**Your objective:** Reproduce word for word the lines from the beginning of the entries to the line with "5: (123, 56)", both included, but none of the pictures.

**Supplied material:**
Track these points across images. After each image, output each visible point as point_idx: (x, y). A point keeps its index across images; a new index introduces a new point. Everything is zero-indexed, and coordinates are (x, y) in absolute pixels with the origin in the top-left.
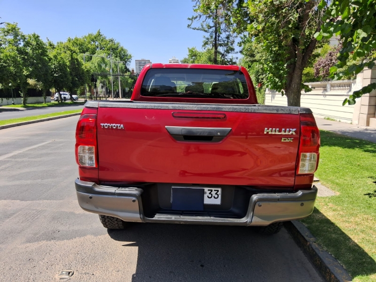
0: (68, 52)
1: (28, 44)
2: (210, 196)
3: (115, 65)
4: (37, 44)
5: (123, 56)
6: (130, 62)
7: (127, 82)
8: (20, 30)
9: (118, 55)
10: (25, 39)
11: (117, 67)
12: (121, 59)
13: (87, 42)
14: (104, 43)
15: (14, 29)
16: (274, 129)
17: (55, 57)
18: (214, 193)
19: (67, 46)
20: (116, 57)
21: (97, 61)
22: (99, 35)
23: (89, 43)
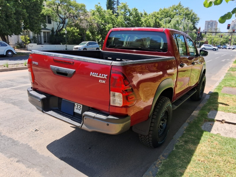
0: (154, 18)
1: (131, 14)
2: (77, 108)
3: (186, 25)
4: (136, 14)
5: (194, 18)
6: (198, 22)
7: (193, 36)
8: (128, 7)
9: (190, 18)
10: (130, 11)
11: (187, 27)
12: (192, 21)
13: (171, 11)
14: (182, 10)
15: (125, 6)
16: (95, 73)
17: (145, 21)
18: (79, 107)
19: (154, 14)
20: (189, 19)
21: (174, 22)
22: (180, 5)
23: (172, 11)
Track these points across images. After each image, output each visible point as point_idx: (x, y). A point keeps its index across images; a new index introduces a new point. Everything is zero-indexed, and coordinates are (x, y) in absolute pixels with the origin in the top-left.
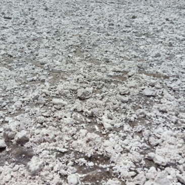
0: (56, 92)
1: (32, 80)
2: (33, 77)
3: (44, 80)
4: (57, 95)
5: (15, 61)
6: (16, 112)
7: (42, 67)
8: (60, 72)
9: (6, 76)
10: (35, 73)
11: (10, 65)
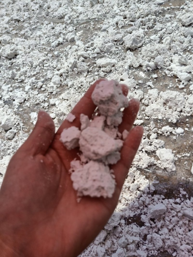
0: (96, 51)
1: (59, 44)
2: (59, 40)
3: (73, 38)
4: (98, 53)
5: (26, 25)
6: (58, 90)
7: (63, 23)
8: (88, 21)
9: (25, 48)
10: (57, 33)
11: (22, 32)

**Solution:**
Track these points across images. After each image, output each visible point as point_idx: (x, y). A point keeps its index across images; a new index introduces a new point. Everything is zero-indexed, and coordinates are (x, y) in absolute pixels with the origin in the top-left.
0: (68, 52)
1: (28, 44)
2: (210, 196)
3: (115, 65)
4: (37, 44)
5: (123, 56)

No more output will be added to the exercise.